## Activity
Pick up the discussion of choroidal thickness in migraine and write the text that follows its final sentence.

Top of Excerpt to read

Cranial blood vessels thus seem to be important players in the pathophysiology of migraine. In a recent study by Asghar et al,15 it was shown that migraine is associated with dilatation of extra and intracerebral arteries and the headache location is associated with the location of the vasodilatation. Furthermore, contraction of both extracerebral and intracerebral arteries is associated with amelioration of headache.

To date, no method has been defined as the ‘gold standard’ for evaluating choroidal blood flow.13 Since their introduction in 2006, Fourier spectral domain OCT devices have provided high-speed scanning and high-resolution images; therefore, an extremely vascular and dynamic tissue, such as the choroid, can be more accurately investigated.7, 16 As a highly vascular ocular structure, the choroid is directly influenced by intraocular and perfusion pressure; therefore its real-time high-definition images are more likely to demonstrate the real-time vascular status of this tissue in vivo.16

In previous studies, sildenafil citrate has been reported to increase choroidal thickness due to a vasodilatory effect of sildenafil citrate on the choroidal circulation.17 This correlation was further investigated by Kim et al18 using swept-scan high-frequency digital ultrasound to measure the ocular blood flow. In addition, in a latter study by Ulaş et al,19 significant choroidal thinning was noted in chronic renal failure patients after hemodialysis. It is also reported in another recent study by Rishi et al20 that the choroidal thickness in eyes with polypoidal choroidal vasculopathy was found to be higher than the normal value, which leads to the argument that high mean ocular perfusion pressure could possibly have a role in the etiology of the disease. Moreover, in a recent study, cigarette smoking has been shown to be related with choroidal thickness decrease in otherwise healthy subjects.21

Komatsu et al22 evaluated 101 migraine patients during headache-free periods with the second derivative of the fingertip photoplethysmography (SDPTG) waveform and showed that migraine was complicated by peripheral circulation disorders of a vasoconstrictive nature in the attack-free period. In this study, we evaluated the choroidal thickness of migraine patients during the acute migraine attack period with OCT and found choroidal thickness is thicker than that of the controls, which in turn might be affected by rebound vasodilatation in migraine patients during an acute attack period.

Bottom of Excerpt to read
Top of Raw data

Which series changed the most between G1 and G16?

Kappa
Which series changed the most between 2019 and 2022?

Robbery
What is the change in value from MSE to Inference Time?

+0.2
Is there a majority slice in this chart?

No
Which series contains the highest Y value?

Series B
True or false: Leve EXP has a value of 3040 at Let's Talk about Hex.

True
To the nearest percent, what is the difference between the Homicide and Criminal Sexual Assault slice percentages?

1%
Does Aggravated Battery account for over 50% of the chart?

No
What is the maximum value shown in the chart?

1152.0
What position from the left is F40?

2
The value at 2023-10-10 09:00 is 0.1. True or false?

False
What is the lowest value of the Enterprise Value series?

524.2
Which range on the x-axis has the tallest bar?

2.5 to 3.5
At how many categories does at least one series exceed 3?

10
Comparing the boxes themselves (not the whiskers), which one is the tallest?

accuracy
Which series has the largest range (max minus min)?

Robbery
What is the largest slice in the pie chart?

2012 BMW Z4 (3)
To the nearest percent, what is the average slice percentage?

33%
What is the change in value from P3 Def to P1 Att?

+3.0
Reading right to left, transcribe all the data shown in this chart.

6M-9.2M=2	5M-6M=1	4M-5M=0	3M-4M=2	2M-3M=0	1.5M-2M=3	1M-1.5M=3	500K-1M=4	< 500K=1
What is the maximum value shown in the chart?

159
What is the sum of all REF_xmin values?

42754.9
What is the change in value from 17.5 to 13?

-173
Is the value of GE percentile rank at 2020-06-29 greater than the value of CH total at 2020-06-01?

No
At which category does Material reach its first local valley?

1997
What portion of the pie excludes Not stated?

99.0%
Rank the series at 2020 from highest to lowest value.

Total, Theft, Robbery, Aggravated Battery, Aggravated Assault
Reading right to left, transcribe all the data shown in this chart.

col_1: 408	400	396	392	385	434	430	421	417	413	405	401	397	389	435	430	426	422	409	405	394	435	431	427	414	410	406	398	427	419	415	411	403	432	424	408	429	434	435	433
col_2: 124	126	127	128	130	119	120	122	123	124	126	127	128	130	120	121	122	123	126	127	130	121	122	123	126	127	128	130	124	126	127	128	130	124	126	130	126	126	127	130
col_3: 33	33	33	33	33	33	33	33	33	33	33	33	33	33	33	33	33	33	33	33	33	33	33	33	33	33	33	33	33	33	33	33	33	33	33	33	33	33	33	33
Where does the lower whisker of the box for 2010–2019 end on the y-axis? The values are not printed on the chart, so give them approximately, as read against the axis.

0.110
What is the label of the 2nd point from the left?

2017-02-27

Bottom of Raw data

## Exercise answer
There are several restrictions regarding our study, the main one being the low number of patients. A larger cohort would have allowed more meaningful analysis on the relation between the severity of acute migraine attacks and choroidal thickness; however, this can be achieved in a further study based on the preliminary findings of this study. Moreover, the design of the study with age- and sex-matched control group makes the results more valuable. The second limitation is the effect of diurnal rhythm of choroidal thickness (a change of approximately 20–30 μm), which was demonstrated in previous studies.13, 22 To overcome this limitation and strengthen our study, the OCT examinations were performed at the same time of the day (0900 hours). The third limitation is that we analyzed only the patients with bilateral headaches. Also evaluation of patients with unilateral headaches and comparing the choroidal thicknesses of the eyes with each other in other studies with larger groups will give us a more definite conclusion. The last major limitation of this study is the fact that the choroidal thickness measurements had to be performed manually using the ‘caliper function’, which remains a potential cause for interobserver bias. To partly overcome this limitation, we have used seven different measurement points of each linear dimension and measured the thickness of the choroid via manual segmentation by two independent operators. In the future, reliable automated segmentation software for the sclera–choroidal interface may eliminate significant differences between graders.

Despite these limitations, to the best of our knowledge, our study is the first to investigate choroidal thickness in migraine patients during an acute attack period. Further studies with larger groups (with unilateral and bilateral headaches) and longer follow-up periods are necessary to come to a more definite conclusion.